India set to clear 45 investments from China: Non-sensitive sectors to get faster approval
New Delhi, Feb 23: India is set to clear 45 investments from China. This would also include those from the Great Wall Motor and SAIC Motor Corp.
The development comes as the military tensions between the two countries ease out with the disengagement being complete at the north and south banks of Pangong Tso.
The proposals have been held up since last year after the Indian government tightened controls on the Chinese investment in retaliation against the troop intrusion along the Line of Actual Control in Eastern Ladakh.

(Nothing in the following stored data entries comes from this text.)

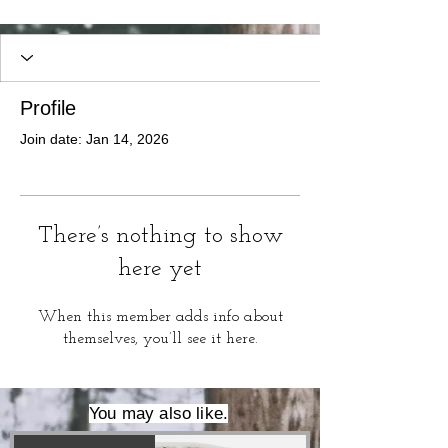
Profile
Join date: Jan 14, 2026
There’s nothing to show
here yet
When this member adds info about
themselves, you’ll see it here.
You may also like.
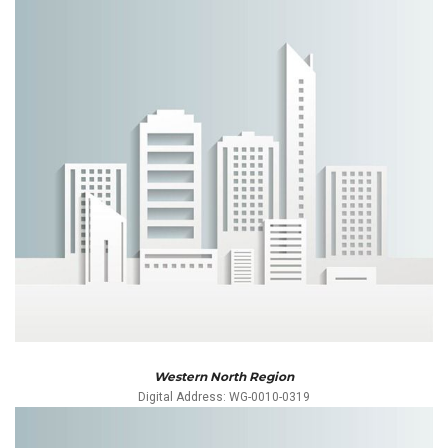
Western North Region
Digital Address: WG-0010-0319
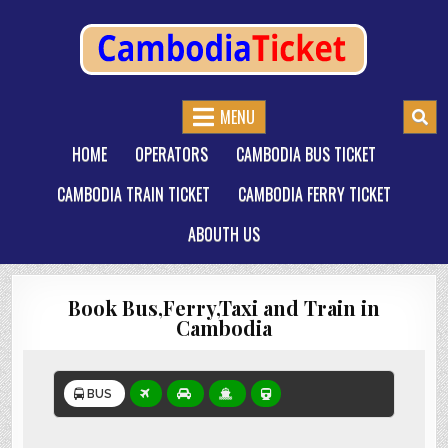
CAMBODIATICKET.COM
BOOK BUSES,TRAIN AND FERRIES IN CAMBODIA
MENU
HOME
OPERATORS
CAMBODIA BUS TICKET
CAMBODIA TRAIN TICKET
CAMBODIA FERRY TICKET
ABOUTH US
Book Bus,Ferry,Taxi and Train in
Cambodia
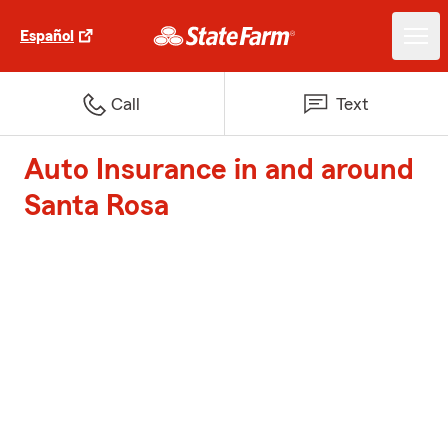
Español
Call
Text
Auto Insurance in and around
Santa Rosa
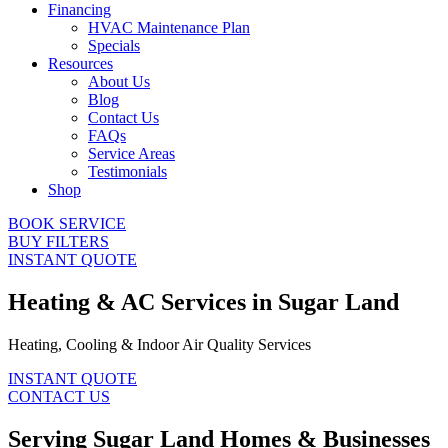
Financing
HVAC Maintenance Plan
Specials
Resources
About Us
Blog
Contact Us
FAQs
Service Areas
Testimonials
Shop
BOOK SERVICE
BUY FILTERS
INSTANT QUOTE
Heating & AC Services in Sugar Land
Heating, Cooling & Indoor Air Quality Services
INSTANT QUOTE
CONTACT US
Serving Sugar Land Homes & Businesses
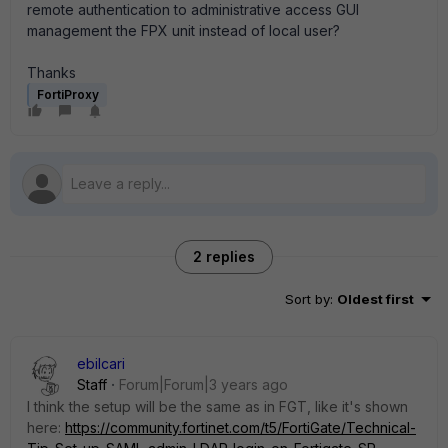
remote authentication to administrative access GUI
management the FPX unit instead of local user?
Thanks
FortiProxy
2 replies
Sort by
:
Oldest first
ebilcari
Staff
Forum|Forum|3 years ago
I think the setup will be the same as in FGT, like it's shown
here:
https://community.fortinet.com/t5/FortiGate/Technical-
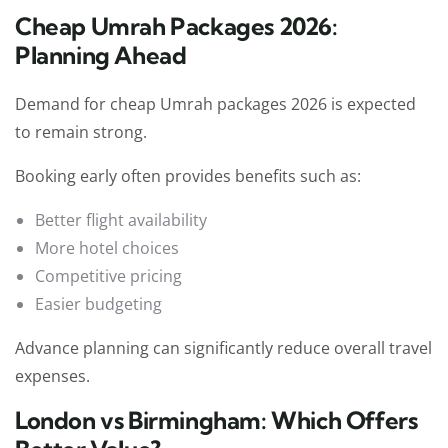
Cheap Umrah Packages 2026:
Planning Ahead
Demand for cheap Umrah packages 2026 is expected
to remain strong.
Booking early often provides benefits such as:
Better flight availability
More hotel choices
Competitive pricing
Easier budgeting
Advance planning can significantly reduce overall travel
expenses.
London vs Birmingham: Which Offers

Nearly 150 investment proposals from China worth over USD 2 billion were stuck in the pipeline. Reports say that most of the 45 proposals set for early approvals are in the manufacturing sector. These are concerned noon-sensitive in terms of national security.

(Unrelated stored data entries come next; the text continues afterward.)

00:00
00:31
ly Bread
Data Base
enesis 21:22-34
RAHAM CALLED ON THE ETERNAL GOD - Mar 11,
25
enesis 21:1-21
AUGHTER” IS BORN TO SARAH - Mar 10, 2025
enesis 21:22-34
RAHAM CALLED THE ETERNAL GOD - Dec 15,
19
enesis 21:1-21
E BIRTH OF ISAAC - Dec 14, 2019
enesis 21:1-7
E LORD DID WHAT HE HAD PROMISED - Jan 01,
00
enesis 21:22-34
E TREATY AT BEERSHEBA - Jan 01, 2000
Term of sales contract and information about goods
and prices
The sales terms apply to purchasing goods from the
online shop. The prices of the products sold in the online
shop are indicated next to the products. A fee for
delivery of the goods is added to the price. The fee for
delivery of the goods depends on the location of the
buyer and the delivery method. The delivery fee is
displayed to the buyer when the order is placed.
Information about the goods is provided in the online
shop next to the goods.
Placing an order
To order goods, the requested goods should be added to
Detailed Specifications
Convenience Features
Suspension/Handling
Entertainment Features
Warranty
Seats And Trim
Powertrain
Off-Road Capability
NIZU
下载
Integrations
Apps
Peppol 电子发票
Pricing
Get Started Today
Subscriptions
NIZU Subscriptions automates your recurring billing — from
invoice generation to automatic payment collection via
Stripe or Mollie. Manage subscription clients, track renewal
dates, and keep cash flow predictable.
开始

Last year Great Wall and General Motors had made a joint proposal seeking consent for the Chinese automaker to purchase the US COmpany's car plant in India.
Great Wall plans to invest USD 1 billion in India over the next few years. "Should we be granted all relevant approvals, we will push all work forward in India, abiding by the laws and rules laid down by the Indian government," a spokesperson of the company said. A GM spokesperson quoted by Reuters said that they will continue to seek all relevant approvals to support the transaction.
The Indian government will approve investments from the non-sensitive sectors faster. The investments from the sensitive sector will be reviewed later. Textiles, electronics, chemicals and automobiles are seen as non-sensitive, while those involving data and finance are deemed sensitive.